Could you output the whole listing exactly as it stands, minus any images?

== Given entries ==

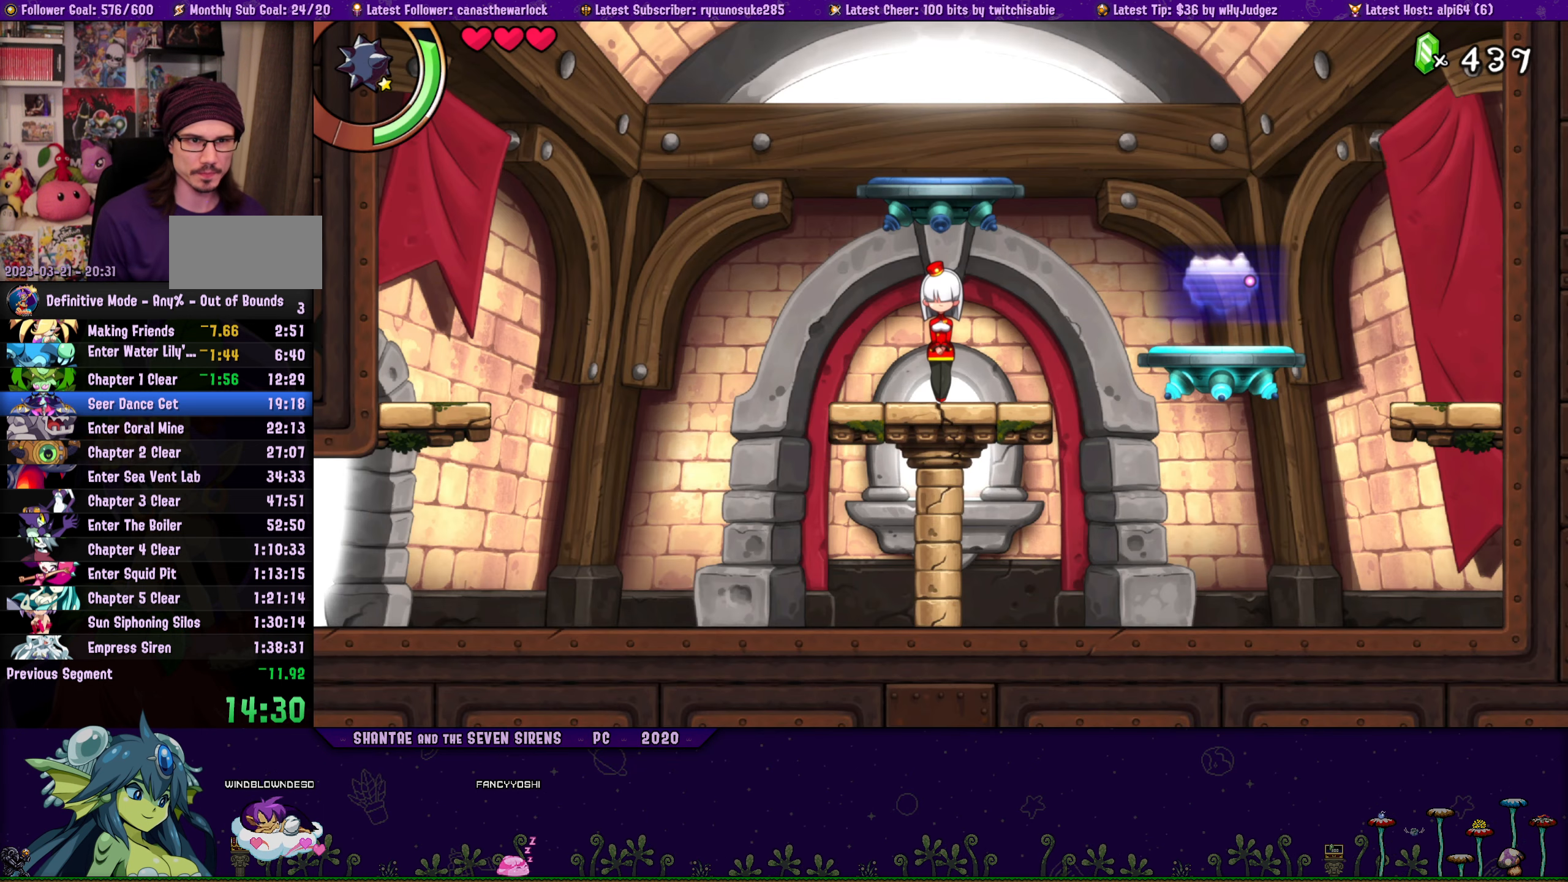
{"buttons": ["DPAD_LEFT"], "button_events": []}
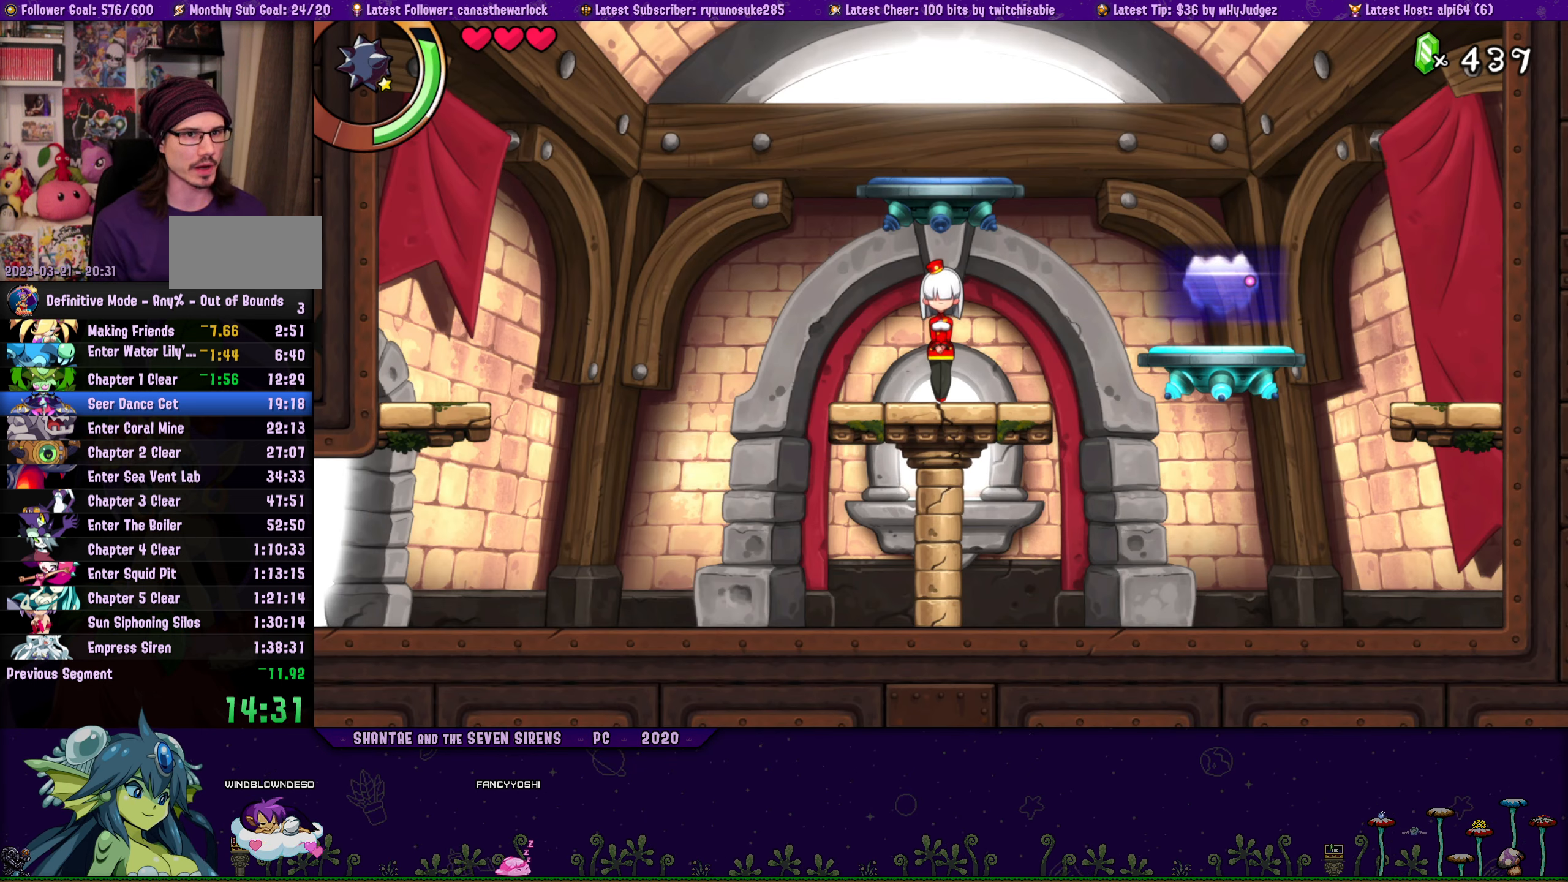
{"buttons": ["DPAD_LEFT"], "button_events": []}
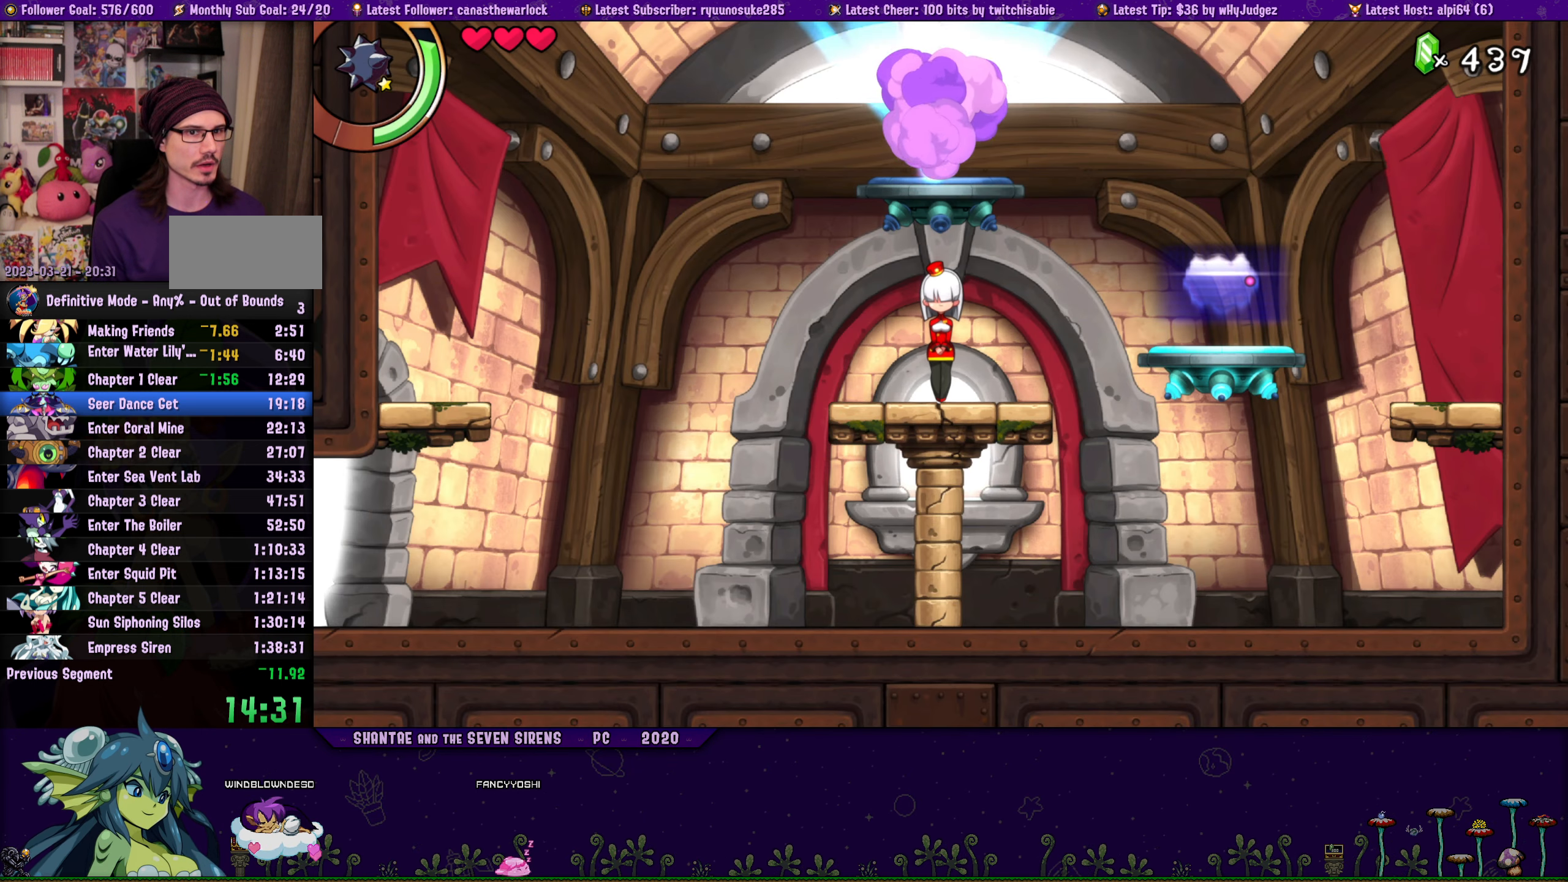
{"buttons": ["DPAD_LEFT"], "button_events": [[50, "R1", "down"], [167, "R1", "up"], [317, "R1", "down"], [433, "R1", "up"]]}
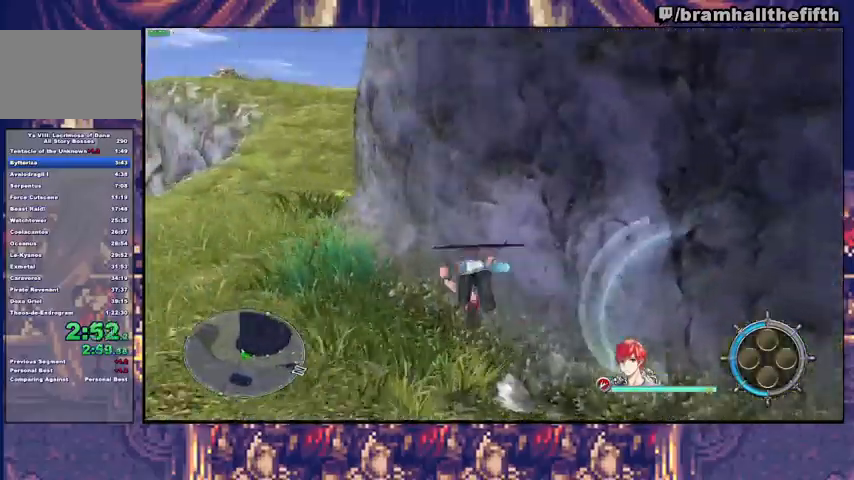
Gameplay with a controller (PlayStation layout); each line is a JSON object with the inputs held at the frame after it (dt_ms = milliseconds from this image to that frame). "events" lists button and stick changes between this image and that frame as [ms after this image, input, new state], when the widget could be followed in between. Not read: L1 L2 R1 START.
{"dt_ms": 500, "buttons": [], "left_stick": "up-left", "right_stick": "center", "events": [[67, "CIRCLE", "down"], [67, "TRIANGLE", "down"], [167, "TRIANGLE", "up"], [200, "CIRCLE", "up"], [267, "CIRCLE", "down"], [433, "TRIANGLE", "down"], [500, "CIRCLE", "up"], [500, "TRIANGLE", "up"]]}
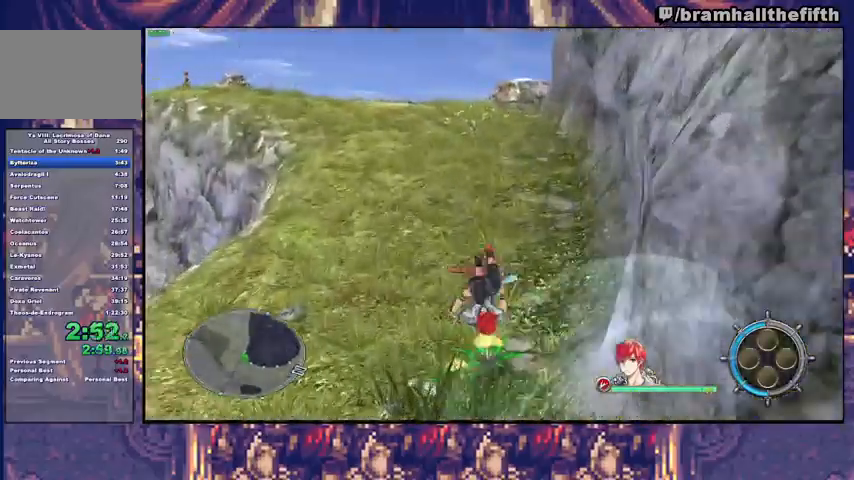
{"dt_ms": 500, "buttons": ["CIRCLE"], "left_stick": "up-left", "right_stick": "center", "events": [[33, "CIRCLE", "down"], [67, "TRIANGLE", "down"], [133, "CIRCLE", "up"], [133, "TRIANGLE", "up"], [200, "CIRCLE", "down"], [300, "CIRCLE", "up"], [333, "CIRCLE", "down"]]}
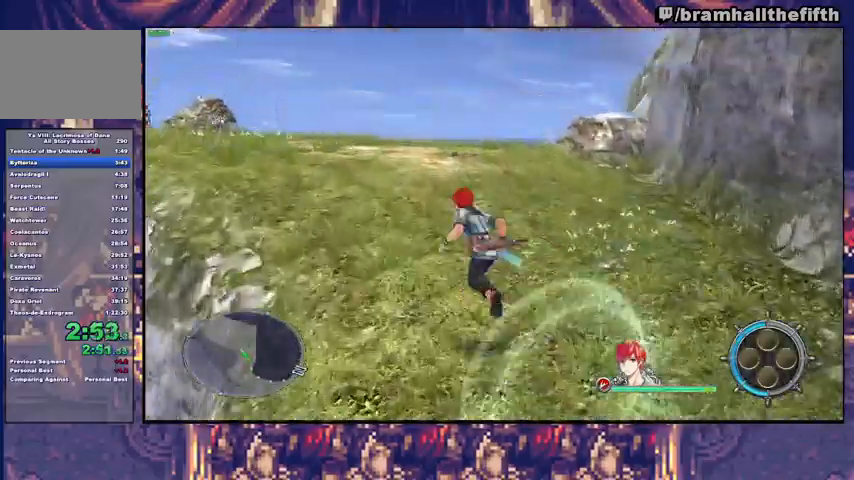
{"dt_ms": 500, "buttons": ["CIRCLE", "TRIANGLE"], "left_stick": "up-left", "right_stick": "center", "events": [[100, "CIRCLE", "up"], [133, "CIRCLE", "down"], [133, "TRIANGLE", "down"], [200, "TRIANGLE", "up"], [233, "CIRCLE", "up"], [267, "CIRCLE", "down"], [367, "CIRCLE", "up"], [433, "CIRCLE", "down"], [433, "TRIANGLE", "down"]]}
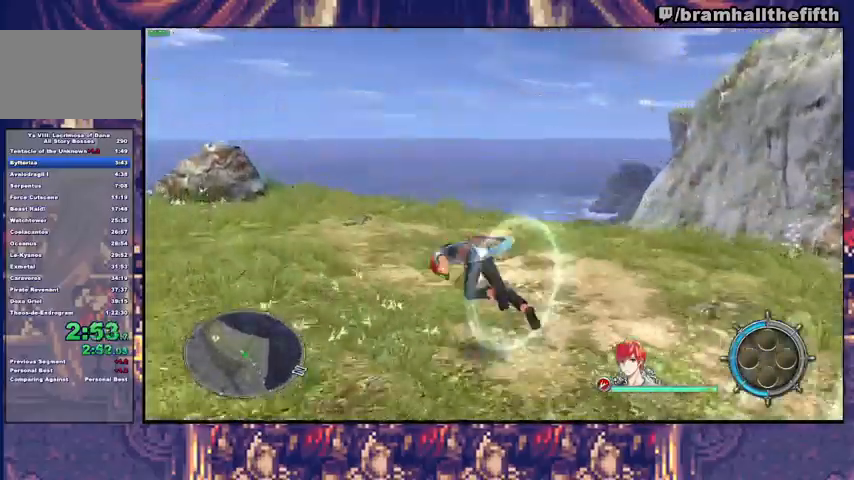
{"dt_ms": 1000, "buttons": ["CROSS"], "left_stick": "center", "right_stick": "center"}
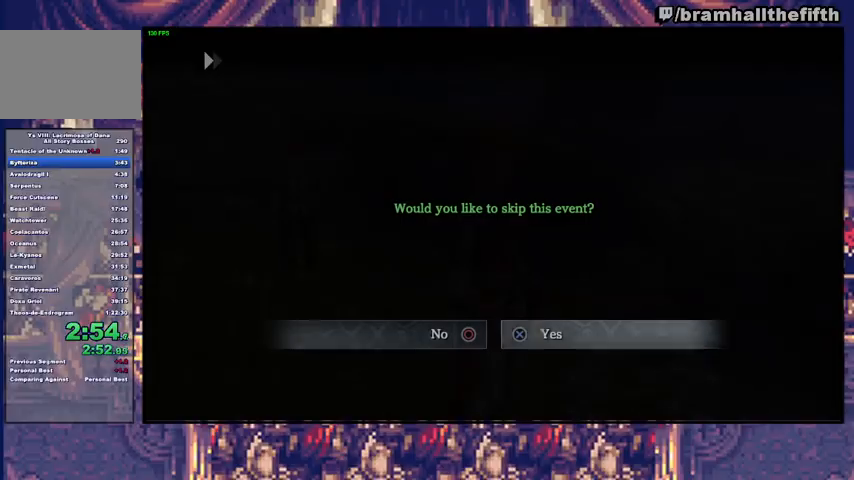
{"dt_ms": 500, "buttons": [], "left_stick": "down-right", "right_stick": "center", "events": [[33, "CROSS", "up"], [167, "left_stick", "down-right"], [267, "TRIANGLE", "down"], [333, "TRIANGLE", "up"]]}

===

Result of this exercise:
{"buttons": ["DPAD_LEFT"], "button_events": []}
{"buttons": ["DPAD_LEFT"], "button_events": []}
{"buttons": ["DPAD_LEFT"], "button_events": [[50, "R1", "down"], [167, "R1", "up"], [317, "R1", "down"], [433, "R1", "up"]]}
Gameplay with a controller (PlayStation layout); each line is a JSON object with the inputs held at the frame after it (dt_ms = milliseconds from this image to that frame). "events" lists button and stick changes between this image and that frame as [ms after this image, input, new state], when the widget could be followed in between. Not read: L1 L2 R1 START.
{"dt_ms": 500, "buttons": [], "left_stick": "up-left", "right_stick": "center", "events": [[67, "CIRCLE", "down"], [67, "TRIANGLE", "down"], [167, "TRIANGLE", "up"], [200, "CIRCLE", "up"], [267, "CIRCLE", "down"], [433, "TRIANGLE", "down"], [500, "CIRCLE", "up"], [500, "TRIANGLE", "up"]]}
{"dt_ms": 500, "buttons": ["CIRCLE"], "left_stick": "up-left", "right_stick": "center", "events": [[33, "CIRCLE", "down"], [67, "TRIANGLE", "down"], [133, "CIRCLE", "up"], [133, "TRIANGLE", "up"], [200, "CIRCLE", "down"], [300, "CIRCLE", "up"], [333, "CIRCLE", "down"]]}
{"dt_ms": 500, "buttons": ["CIRCLE", "TRIANGLE"], "left_stick": "up-left", "right_stick": "center", "events": [[100, "CIRCLE", "up"], [133, "CIRCLE", "down"], [133, "TRIANGLE", "down"], [200, "TRIANGLE", "up"], [233, "CIRCLE", "up"], [267, "CIRCLE", "down"], [367, "CIRCLE", "up"], [433, "CIRCLE", "down"], [433, "TRIANGLE", "down"]]}
{"dt_ms": 1000, "buttons": ["CROSS"], "left_stick": "center", "right_stick": "center"}
{"dt_ms": 500, "buttons": [], "left_stick": "down-right", "right_stick": "center", "events": [[33, "CROSS", "up"], [167, "left_stick", "down-right"], [267, "TRIANGLE", "down"], [333, "TRIANGLE", "up"]]}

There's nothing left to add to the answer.